● DIRECTIONS:
In the entries below, how many lines hold the string "left"? Give only the number.

● SOURCE INFORMATION:
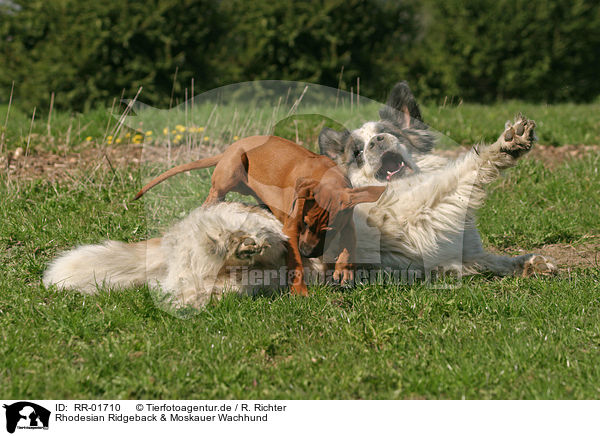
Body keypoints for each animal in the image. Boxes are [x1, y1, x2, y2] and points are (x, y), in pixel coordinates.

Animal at [133, 135, 382, 294]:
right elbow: (295, 264)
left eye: (329, 231)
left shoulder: (347, 218)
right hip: (232, 171)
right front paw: (300, 292)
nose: (307, 253)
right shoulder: (291, 229)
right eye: (305, 224)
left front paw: (344, 270)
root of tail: (231, 147)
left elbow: (349, 243)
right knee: (212, 199)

● TASK RESULT:
4